Records contained in a dataset:

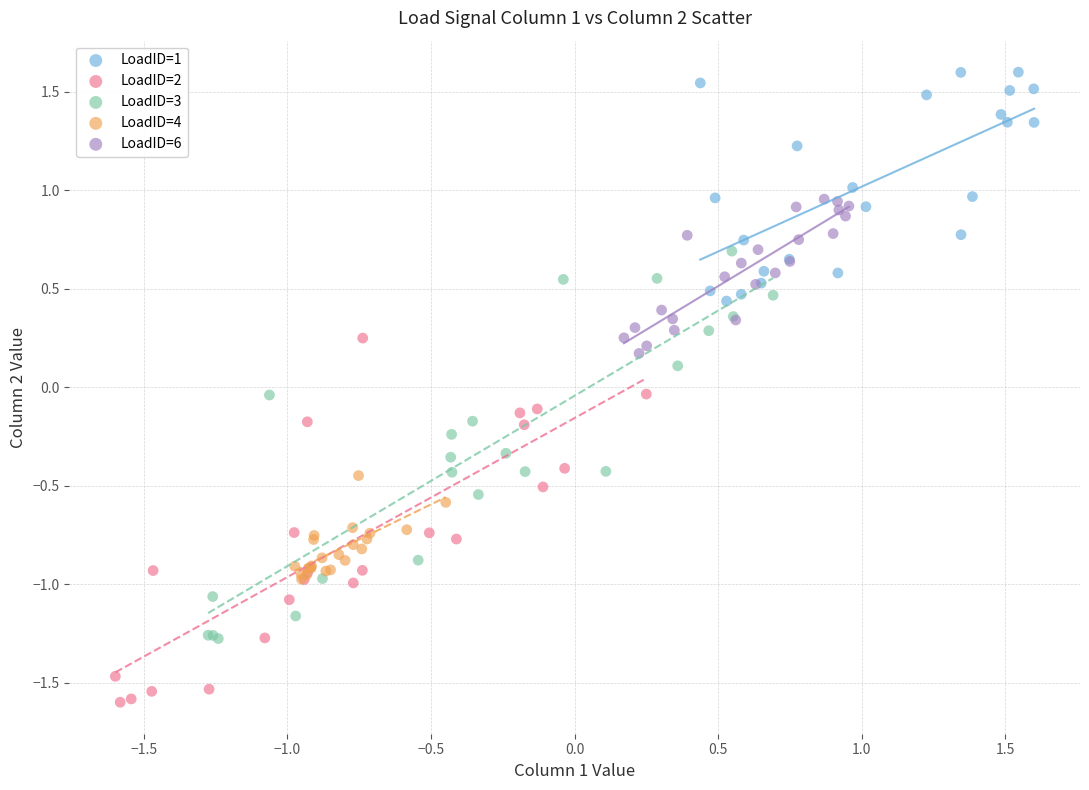

Which series contains the lowest Y value?

LoadID=2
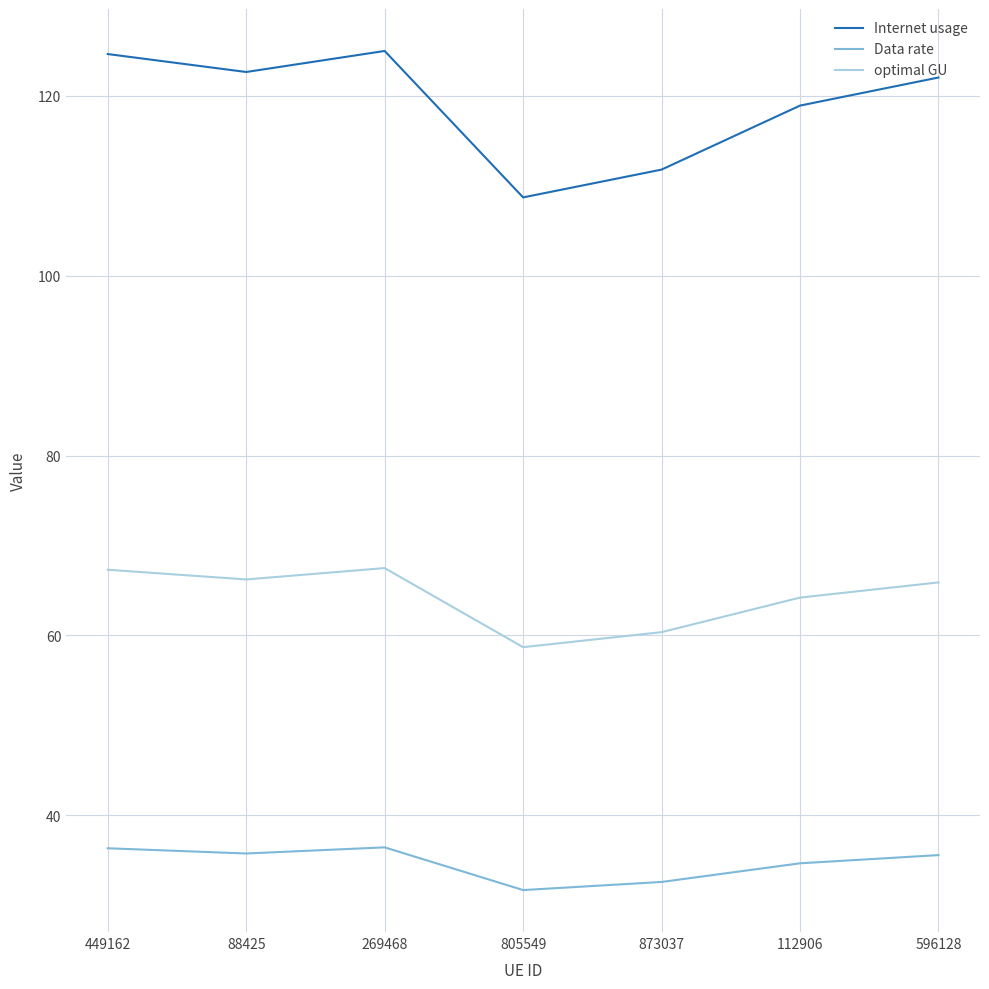

Which series has the largest range (max minus min)?

Internet usage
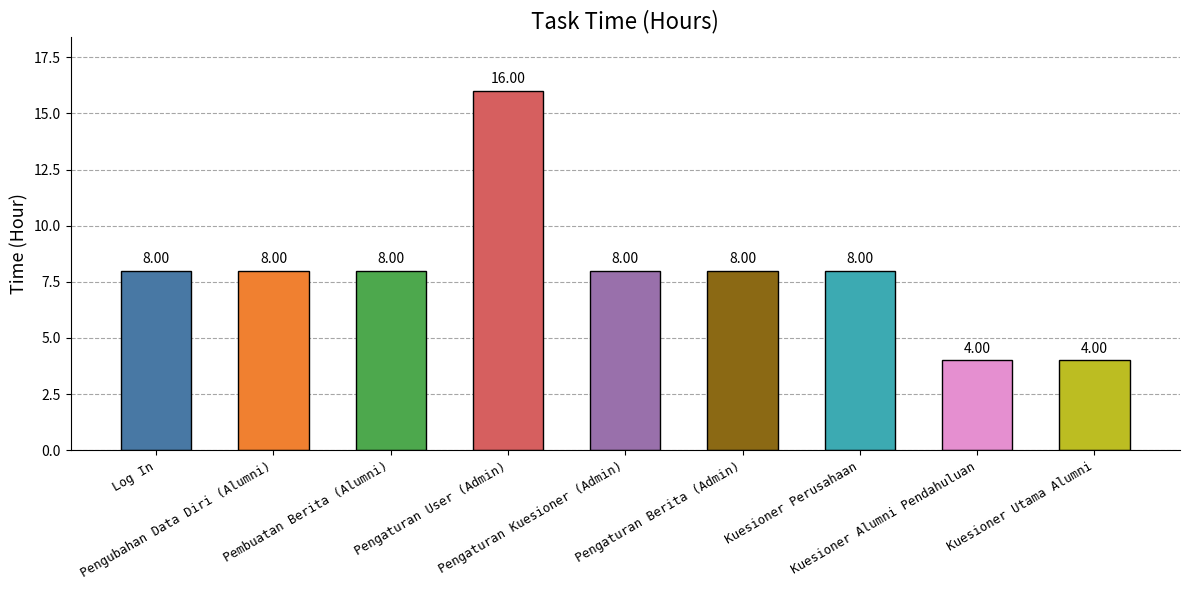

What is the sum of all values?

72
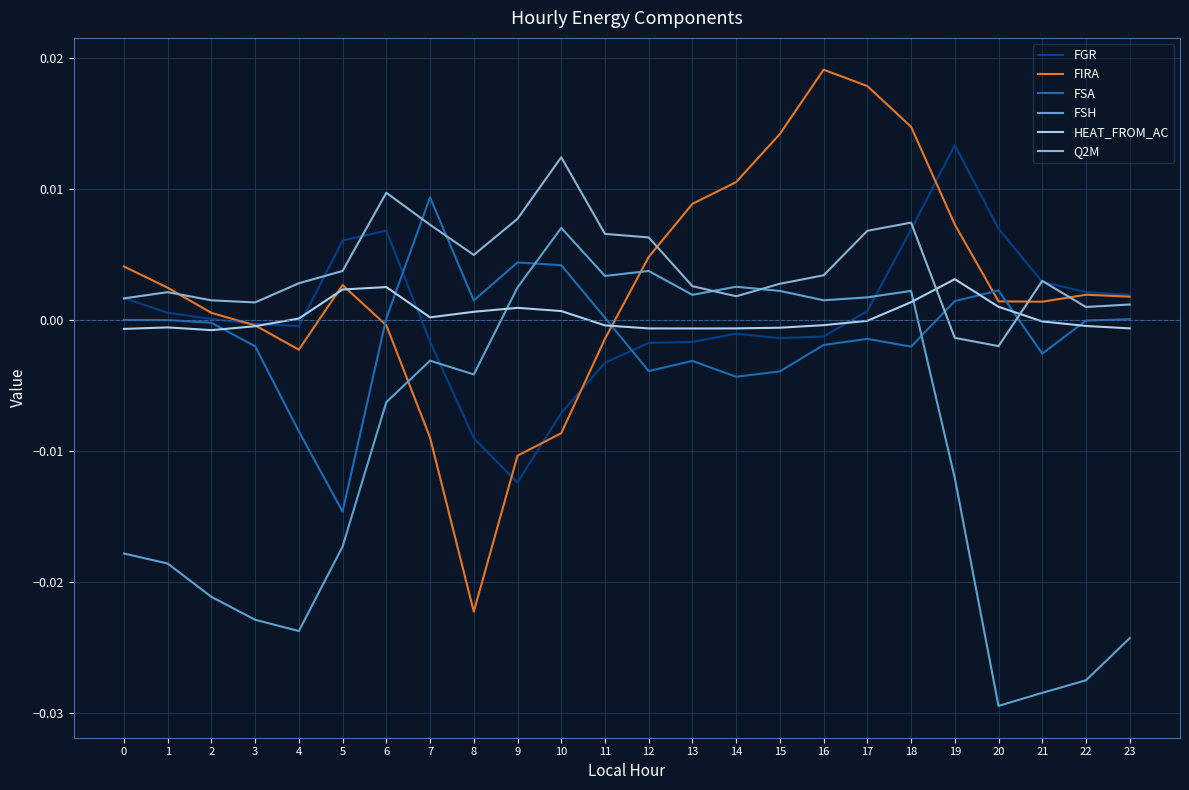

How many series are shown in this chart?

6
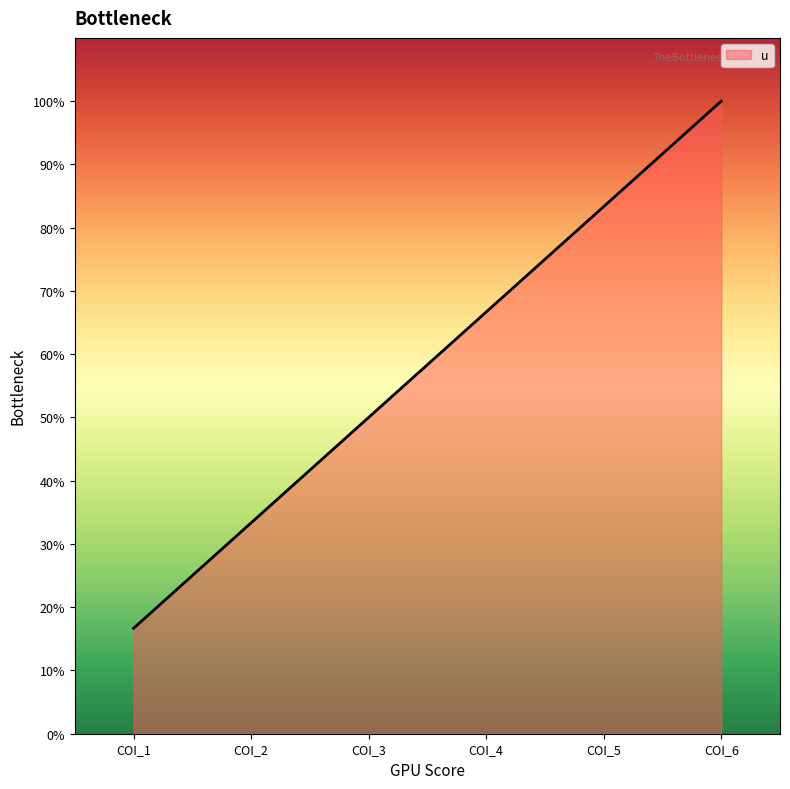

The chart shows a value of 39.4 at COI_4. True or false?

False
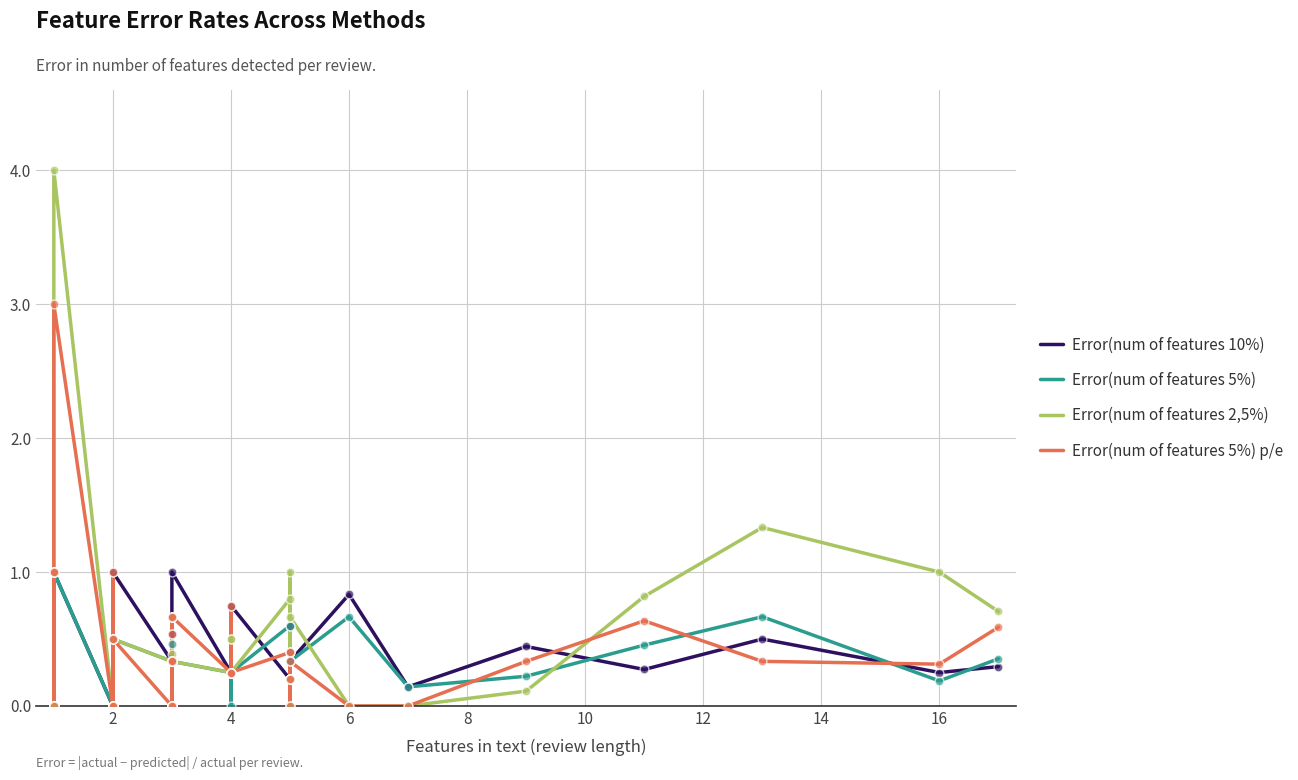

At how many categories does at least one series exceed 2?

1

Problem — Lay out the rows above as a numbered list, leaving out the blank lines and the pictures.

Result for this exercise —
1. Which series contains the lowest Y value?
2. LoadID=2
3. Which series has the largest range (max minus min)?
4. Internet usage
5. What is the sum of all values?
6. 72
7. How many series are shown in this chart?
8. 6
9. The chart shows a value of 39.4 at COI_4. True or false?
10. False
11. At how many categories does at least one series exceed 2?
12. 1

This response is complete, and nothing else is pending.